Sunday 8 April 2007

A conjectural supplement to Festus

quam magno deinceps ore tua, princeps inuicte, facta sunt personanda! quibus me licet imparem dicendi nisu et aeuo grauiorem parabo. maneat modo concessa dei nutu et ab amico, cui credis et creditus es, numine indulta felicitas, ut ad hanc ingentem de Gothis etiam Babyloniae tibi palma pacis accedat.

Thenceforth with how great a voice should your deeds, unconquered prince, resound! I shall prepare myself for them though unequal to the task of speaking and weighed down by age. Let only that good fortune remain, granted by God’s will and allowed by that friendly deity in whom you trust and to whom are entrusted, so that to this great [victory] over the Goths you may add the palm of peace in Babylon.

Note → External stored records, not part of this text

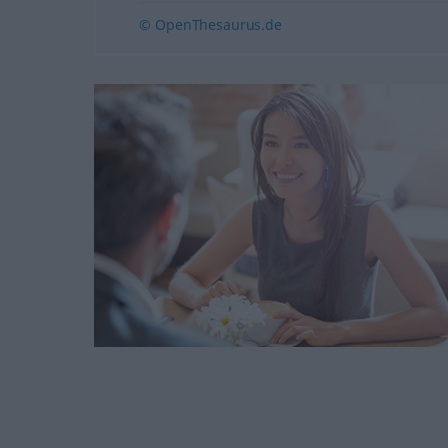
© OpenThesaurus.de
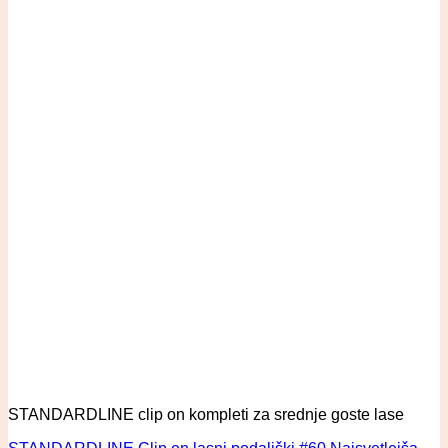
STANDARDLINE clip on kompleti za srednje goste lase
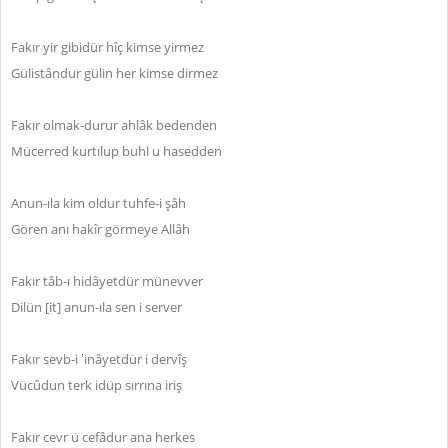
Fakır yir gibidür hîç kimse yirmez
Gülistândur gülin her kimse dirmez
Fakır olmak-durur ahlâk bedenden
Mücerred kurtılup buhl u hasedden
Anun-ıla kim oldur tuhfe-i şâh
Gören anı hakîr görmeye Allâh
Fakır tâb-ı hidâyetdür münevver
Dilün [it] anun-ıla sen i server
Fakır sevb-i ‛inâyetdür i dervîş
Vücûdun terk idüp sırrına iriş
Fakır cevr ü cefâdur ana herkes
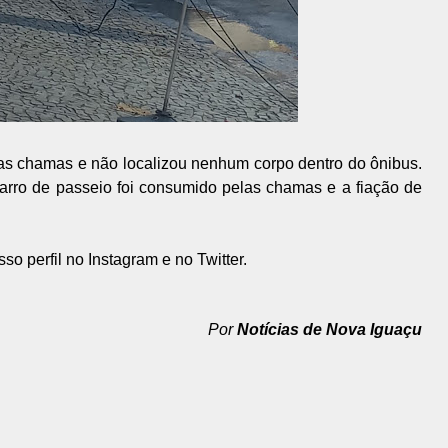
s chamas e não localizou nenhum corpo dentro do ônibus.
carro de passeio foi consumido pelas chamas e a fiação de
so perfil no Instagram e no Twitter.
Por
Notícias de Nova Iguaçu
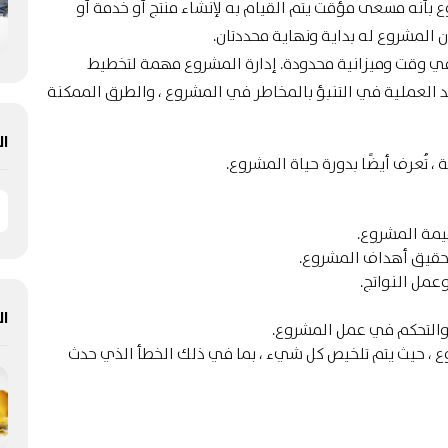
ف معهد إدارة المشاريع (PMI) المشروع بأنه مسعى مؤقت يتم القيام به لإنشاء منتج أو خدمة أو
ن المشروع له بداية ونهاية محددتان.
 في وقت وميزانية محدودة. إدارة المشروع مهمة لتخطيط
العملية في التنبؤ بالمخاطر في المشروع ، والطرق الممكنة
ال
مة المشروع.
حقيق أهداف المشروع.
عمل النواتج.
ال
 والتحكم في عمل المشروع.
وع ، حيث يتم تلخيص كل شيء ، بما في ذلك الخطأ الذي حدث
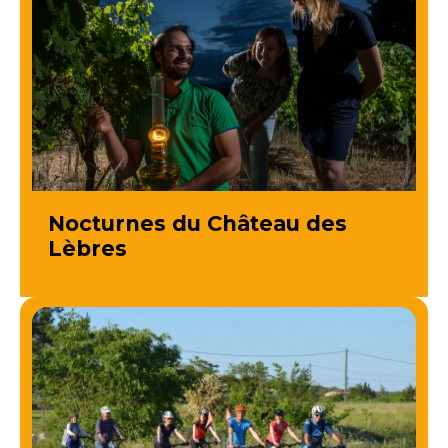
Nocturnes du Château des
Lèbres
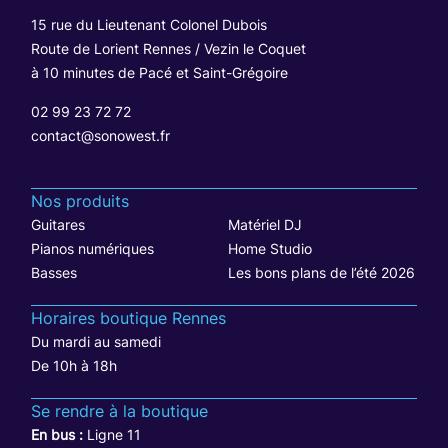
15 rue du Lieutenant Colonel Dubois
Route de Lorient Rennes / Vezin le Coquet
à 10 minutes de Pacé et Saint-Grégoire
02 99 23 72 72
contact@sonowest.fr
Nos produits
Guitares
Matériel DJ
Pianos numériques
Home Studio
Basses
Les bons plans de l’été 2026
Horaires boutique Rennes
Du mardi au samedi
De 10h à 18h
Se rendre à la boutique
En bus :
Ligne 11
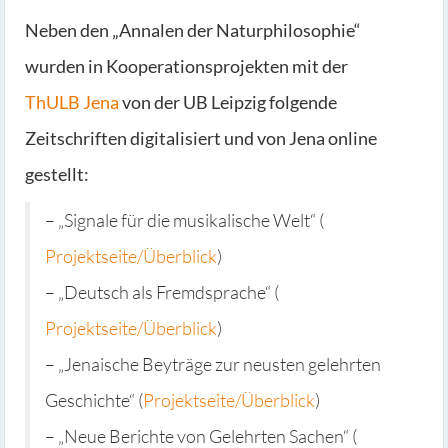
Neben den „Annalen der Naturphilosophie“
wurden in Kooperationsprojekten mit der
ThULB Jena
von der UB Leipzig folgende
Zeitschriften digitalisiert und von Jena online
gestellt:
– „Signale für die musikalische Welt“ (
Projektseite/Überblick
)
– „Deutsch als Fremdsprache“ (
Projektseite/Überblick
)
– „Jenaische Beyträge zur neusten gelehrten
Geschichte“ (
Projektseite/Überblick
)
– „Neue Berichte von Gelehrten Sachen“ (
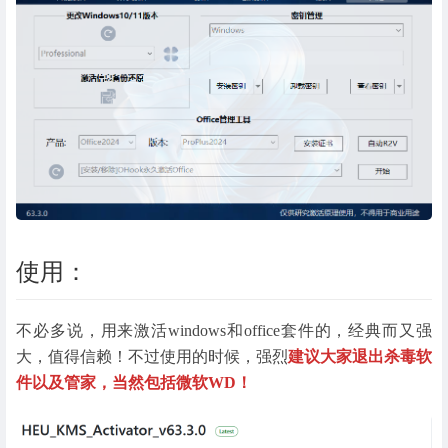
使用：
不必多说，用来激活windows和office套件的，经典而又强
大，值得信赖！不过使用的时候，强烈
建议大家退出杀毒软
件以及管家，当然包括微软WD！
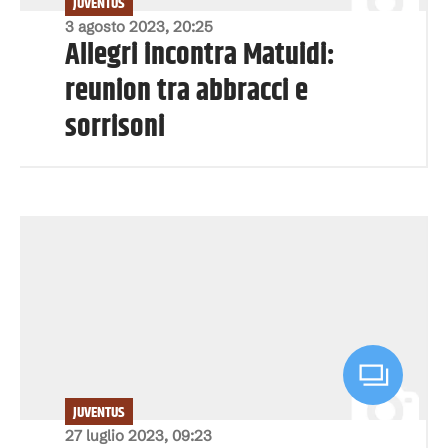
JUVENTUS
3 agosto 2023, 20:25
Allegri incontra Matuidi:
reunion tra abbracci e
sorrisoni
JUVENTUS
27 luglio 2023, 09:23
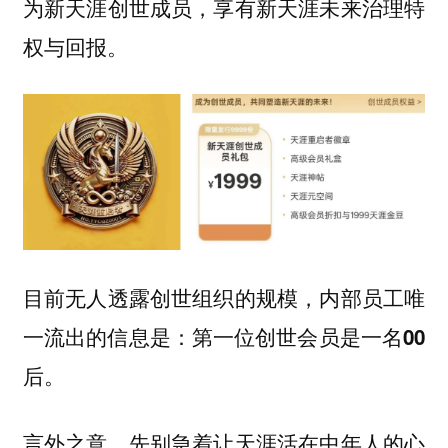
为新天涯创世成员，享有新天涯未来治理特
权与回报。
目前无人透露创世组织的规模，内部员工唯
一流出的信息是：
第一位创世会员是一名00
后。
言外之意，先别急着让天涯活在中年人的心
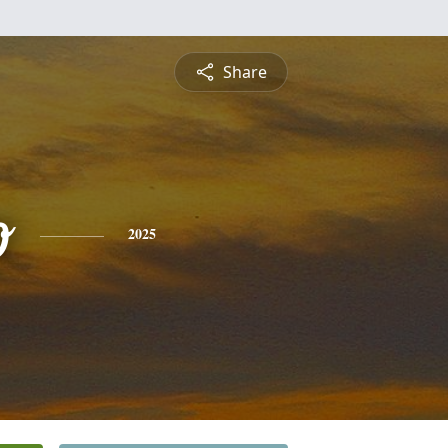
Share
o
2025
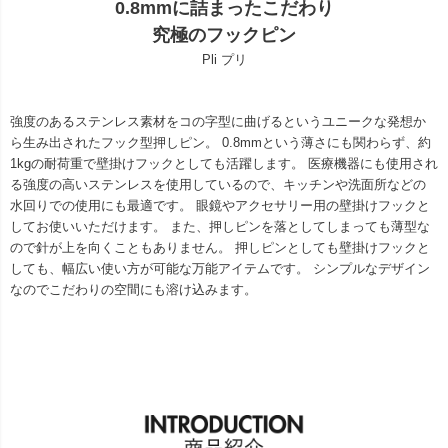
0.8mmに詰まったこだわり
究極のフックピン
Pli プリ
強度のあるステンレス素材をコの字型に曲げるというユニークな発想か
ら生み出されたフック型押しピン。 0.8mmという薄さにも関わらず、約
1kgの耐荷重で壁掛けフックとしても活躍します。 医療機器にも使用され
る強度の高いステンレスを使用しているので、キッチンや洗面所などの
水回りでの使用にも最適です。 眼鏡やアクセサリー用の壁掛けフックと
してお使いいただけます。 また、押しピンを落としてしまっても薄型な
ので針が上を向くこともありません。 押しピンとしても壁掛けフックと
しても、幅広い使い方が可能な万能アイテムです。 シンプルなデザイン
なのでこだわりの空間にも溶け込みます。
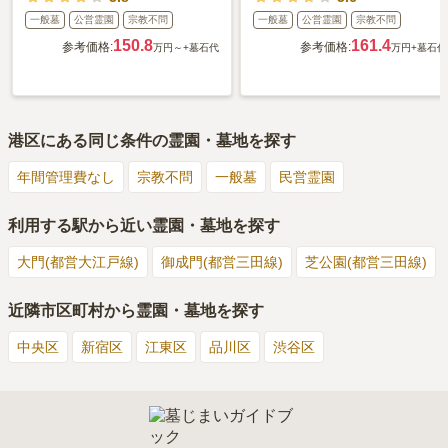
一般墓
公営霊園
宗教不問
一般墓
公営霊園
宗教不問
150.8
161.4
参考価格:
参考価格:
万円～
+墓石代
万円
+墓石代
港区
にある同じ条件の霊園・墓地を探す
年間管理費なし
宗教不問
一般墓
民営霊園
利用する駅から近い霊園・墓地を探す
大門(都営大江戸線)
御成門(都営三田線)
芝公園(都営三田線)
近隣市区町村から霊園・墓地を探す
中央区
新宿区
江東区
品川区
渋谷区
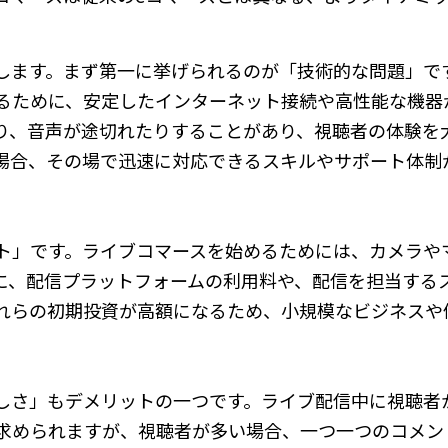
します。まず第一に挙げられるのが「技術的な問題」で
るために、安定したインターネット接続や高性能な機器
り、音声が途切れたりすることがあり、視聴者の体験を
場合、その場で迅速に対応できるスキルやサポート体制
ト」です。ライブコマースを始めるためには、カメラや
に、配信プラットフォームの利用料や、配信を担当する
れらの初期投資が高額になるため、小規模なビジネスや
。
しさ」もデメリットの一つです。ライブ配信中に視聴者
求められますが、視聴者が多い場合、一つ一つのコメン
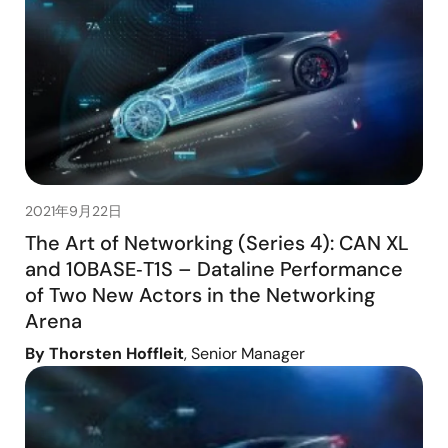
2021年9月22日
The Art of Networking (Series 4): CAN XL
and 10BASE‑T1S – Dataline Performance
of Two New Actors in the Networking
Arena
By Thorsten Hoffleit
, Senior Manager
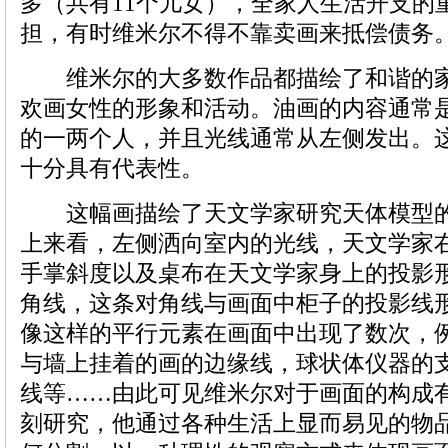
多（共有11个儿女），全家人生活开支的
担，有时维米尔不得不靠卖画来抵偿债务
维米尔的大多数作品都描绘了和谐的家
欢画女性的形象和活动。油画的内容通常
的一两个人，并且光线通常从左侧发出。
十分具有代表性。
这幅画描绘了天文学家研究天体模型的
上来看，左侧洒向室内的光线，天文学家
手掌斜度以及桌布在天文学家身上的投影
角线，这条对角线与画面中柜子的投影线
像这样的平行元素在画面中出现了数次，
与墙上挂着的画的边缘线，球状体仪器的
线等……由此可见维米尔对于画面的构成
刻研究，他通过各种生活上显而易见的物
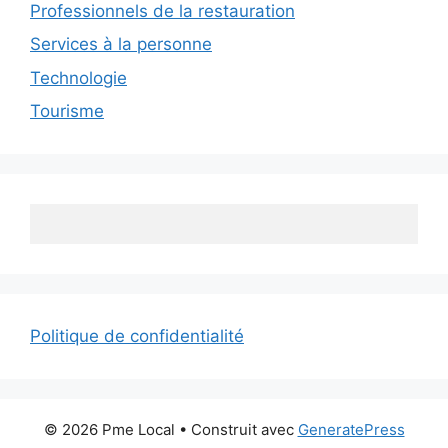
Professionnels de la restauration
Services à la personne
Technologie
Tourisme
Politique de confidentialité
© 2026 Pme Local
• Construit avec
GeneratePress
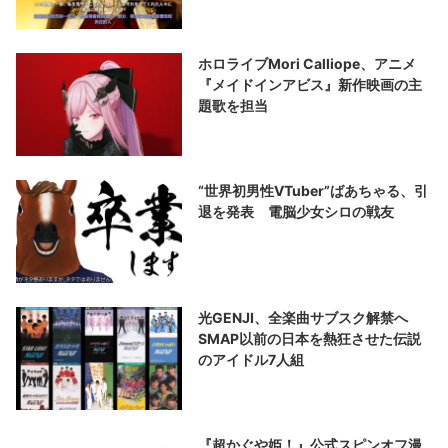
ホロライブMori Calliope、アニメ
『メイドインアビス』新作映画の主
題歌を担当
“世界初男性VTuber”ばあちゃる、引
退を発表 電脳少女シロの戦友
光GENJI、全楽曲サブスク解禁へ
SMAP以前の日本を熱狂させた伝説
のアイドル7人組
『超かぐや姫！』公式スピンオフ漫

The closing words of Festus’ Breviarium allow us to date it. Valens had ended his (first) war with the Goths in the summer of 369, in a stalemate presented as victory, and he was preparing to move to the Eastern front – a move which is the context of the whole second half of the Breviarium (15-30).

Like his contemporary Eutropius, and Ammianus twenty years later, Festus referred in his closing words to the commonplace that the current reign was material worthy not of history but panegyric. And the style of his closing words is appropriately loftier. But not without awkwardness. In particular, after ad hanc ingentem de Gothis (‘to this enormous [something] over the Goths’) the reader has to supply a feminine noun from what follows, which will have to be palma, palm. Arnaud-Lindet’s translation shows the awkwardness:

‘…de telle façon qu’à celle, magnifique, remportée sur les Gots, s’ajoute encore la palme de la paix imposée à Babylone!’

Better, I think, to assume that a word has dropped out, and it can supplied easily enough:

…ut ad hanc ingentem de Gothis uictoriam etiam Babyloniae tibi palma pacis accedat.

As indeed I have supplied it in the translation above.

The reason for the disappearance of uictoriam is the similarity of ending with the word etiam which follows. The metaphor is also a rendered much more satisfactory. After all, in fourth-century art, the goddess/ personification Victory is standardly shown carrying a palm. Although palma can be a virtual synonym for victory in this period, an enormous (ingens) Victory/ victory is less incongruous than an enormous palm of peace, and a victory over the Goths is expressed as uictoria de Gothis far more easily than as palma de Gothis. See, for example, a few chapters earlier, where Constantine was ‘more glorious from his recent victory over the Goths’, recenti de Gothis uictoria gloriosior (26.1).